Can you copy the records below word for word, every line of them, and leave the pictures out of your answer?

> RECORDED DATA:

* * * *

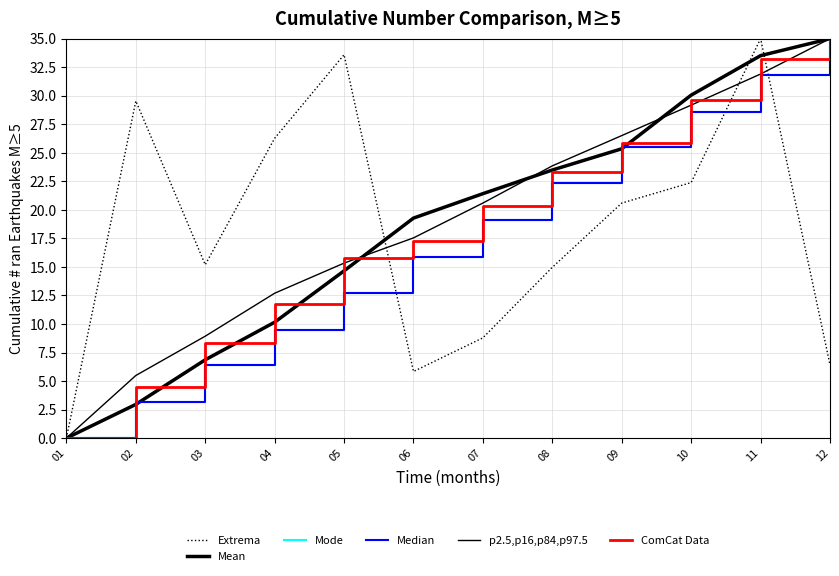

Reading left to right, list all the values displayed in this chart.

Extrema: 01=0.0	02=29.5	03=15.2	04=26.3	05=33.6	06=5.8	07=8.8	08=15.0	09=20.6	10=22.4	11=35.0	12=6.4
Mean: 01=0.0	02=3.0	03=6.9	04=10.2	05=14.7	06=19.3	07=21.4	08=23.5	09=25.4	10=30.1	11=33.5	12=35.0
Mode: 01=0.0	02=3.2	03=6.4	04=9.5	05=12.7	06=15.9	07=19.1	08=22.3	09=25.5	10=28.6	11=31.8	12=35.0
Median: 01=0.0	02=3.2	03=6.4	04=9.5	05=12.7	06=15.9	07=19.1	08=22.3	09=25.5	10=28.6	11=31.8	12=35.0
p2.5,p16,p84,p97.5: 01=0.0	02=5.5	03=8.9	04=12.7	05=15.3	06=17.5	07=20.6	08=23.9	09=26.5	10=29.2	11=31.9	12=35.0
ComCat Data: 01=0.0	02=4.5	03=8.3	04=11.7	05=15.8	06=17.3	07=20.3	08=23.4	09=25.9	10=29.6	11=33.2	12=35.0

* * * *

> REPLY TO THE TASK:
Reading left to right, list all the values displayed in this chart.

Extrema: 01=0.0	02=29.5	03=15.2	04=26.3	05=33.6	06=5.8	07=8.8	08=15.0	09=20.6	10=22.4	11=35.0	12=6.4
Mean: 01=0.0	02=3.0	03=6.9	04=10.2	05=14.7	06=19.3	07=21.4	08=23.5	09=25.4	10=30.1	11=33.5	12=35.0
Mode: 01=0.0	02=3.2	03=6.4	04=9.5	05=12.7	06=15.9	07=19.1	08=22.3	09=25.5	10=28.6	11=31.8	12=35.0
Median: 01=0.0	02=3.2	03=6.4	04=9.5	05=12.7	06=15.9	07=19.1	08=22.3	09=25.5	10=28.6	11=31.8	12=35.0
p2.5,p16,p84,p97.5: 01=0.0	02=5.5	03=8.9	04=12.7	05=15.3	06=17.5	07=20.6	08=23.9	09=26.5	10=29.2	11=31.9	12=35.0
ComCat Data: 01=0.0	02=4.5	03=8.3	04=11.7	05=15.8	06=17.3	07=20.3	08=23.4	09=25.9	10=29.6	11=33.2	12=35.0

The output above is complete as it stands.